A government in disarray
The author is an editorial writer of the JoongAng Ilbo.
Many used to know the names of several cabinet members in the past. These days, few can name one — except for the justice minister, who makes headlines every day. It is not that the private sector has become greater. The government has become bigger than ever under President Moon Jae-in. It spends an annual budget of more than 500 trillion won ($452 billion). Despite its outsized role and budget, the administration has less of a presence than its predecessors. That’s because of the Blue House’s omnipresence. Presidential staff members make more public appearances on the news today.
The cabinet is also under the sway of a myriad of committees. These committees design and influence policies of each government office. All the populist polices, including a phasing out of nuclear energy, came from those committees. Now, they have proposed to build a new airport on Gadeok Island, Busan, instead of expanding the Gimhae airport in South Gyeongsang, to woo voters in the southern coast region. Governance has been running in the same pattern since President Moon Jae-in took office. Committees comprised of figures in tune with his ideology draw up policies and the administration dutifully executes them. No wonder all government ministers have lost their voices.
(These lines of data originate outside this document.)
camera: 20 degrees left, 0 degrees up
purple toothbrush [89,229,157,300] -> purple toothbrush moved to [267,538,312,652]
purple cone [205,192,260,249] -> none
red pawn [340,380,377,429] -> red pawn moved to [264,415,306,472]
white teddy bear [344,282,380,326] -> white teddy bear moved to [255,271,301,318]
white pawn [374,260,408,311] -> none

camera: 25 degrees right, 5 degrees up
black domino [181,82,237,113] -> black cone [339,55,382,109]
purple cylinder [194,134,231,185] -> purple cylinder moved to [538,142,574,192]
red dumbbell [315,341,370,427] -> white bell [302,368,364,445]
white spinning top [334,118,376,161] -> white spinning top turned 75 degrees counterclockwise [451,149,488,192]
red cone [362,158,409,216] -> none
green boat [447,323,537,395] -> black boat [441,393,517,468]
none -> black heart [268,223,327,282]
A government must act as an objective judge. It must mediate in disputes to reach harmony and compromise. It can do so only when it has the authority and credence that comes from morality and efficacy. Efficacy should be backed by scientific data, but science and data are just accessories to this liberal government. It has reversed the previous airport project, but won’t execute the required feasibility study. During the mad cow scare, various rumors spooked the public. Science was not employed. Not a single person has died from mad cow disease over the last 12 years. Nothing has changed.
The liberal government claims to be ethically upright. But now it plans to conduct confirmation hearings on the ethics of candidates for high-level offices behind closed-doors. Ethics and moral standards are looked into to make sure that the official uses power for the public good. But lawmakers want to keep the screening to themselves. They have forgotten that a confirmation hearing is a mechanism to keep the presidential appointment power in check.
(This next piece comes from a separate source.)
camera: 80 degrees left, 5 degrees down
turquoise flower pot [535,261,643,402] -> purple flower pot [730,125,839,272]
The idea came after President Moon said it was hard to recruit talented people because of their apprehensions about confirmation hearings. But many of the appointment failures in the incumbent government cannot be blamed on confirmation hearings. The choices proved poor. They were picked from a very narrow pool of talent. Cho Kuk’s case is the best example. If not for confirmation hearings, the former justice minister nominee’s family corruption would have remained unknown. An upcoming cabinet reshuffle could be the last of Moon’s term. Given the epic faceoff between Justice Minister Choo Mi-ae and Prosecutor General Yoon Seok-youl, it is evident who should be shown the door. But such controversial ministers are said to be staying.
Whoever is seated in the cabinet does not really matter if everyone has the same ideas and ideology as the liberal president. The government is losing dignity. It is becoming an epicenter for risk. It is turning cowardly, hiding behind those committees and review boards or reflexively putting all blame on past governments. When will such nonsensical cycles stop?